• _The problem_
Across the entries below, tally every line that holds the word "index". Give only the tally.

Collected data entries
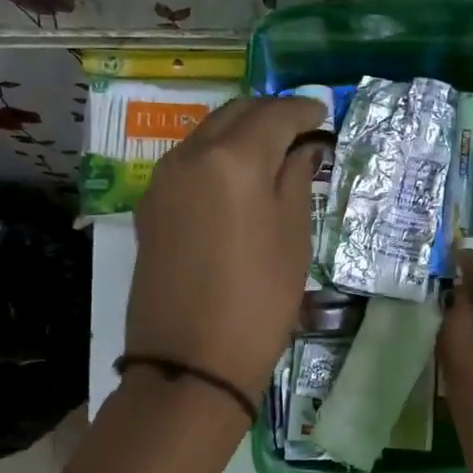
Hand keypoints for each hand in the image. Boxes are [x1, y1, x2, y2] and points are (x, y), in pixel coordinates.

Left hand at [125, 95, 329, 405]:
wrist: (191, 361)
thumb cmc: (258, 301)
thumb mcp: (293, 238)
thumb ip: (295, 180)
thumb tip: (301, 149)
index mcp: (233, 158)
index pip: (274, 114)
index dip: (303, 111)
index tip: (323, 115)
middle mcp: (191, 155)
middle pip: (235, 113)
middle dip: (269, 114)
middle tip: (300, 131)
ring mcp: (163, 180)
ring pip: (207, 134)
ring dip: (240, 133)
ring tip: (270, 154)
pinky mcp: (150, 207)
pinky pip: (188, 163)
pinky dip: (216, 157)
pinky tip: (236, 180)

• _Output of the task_
4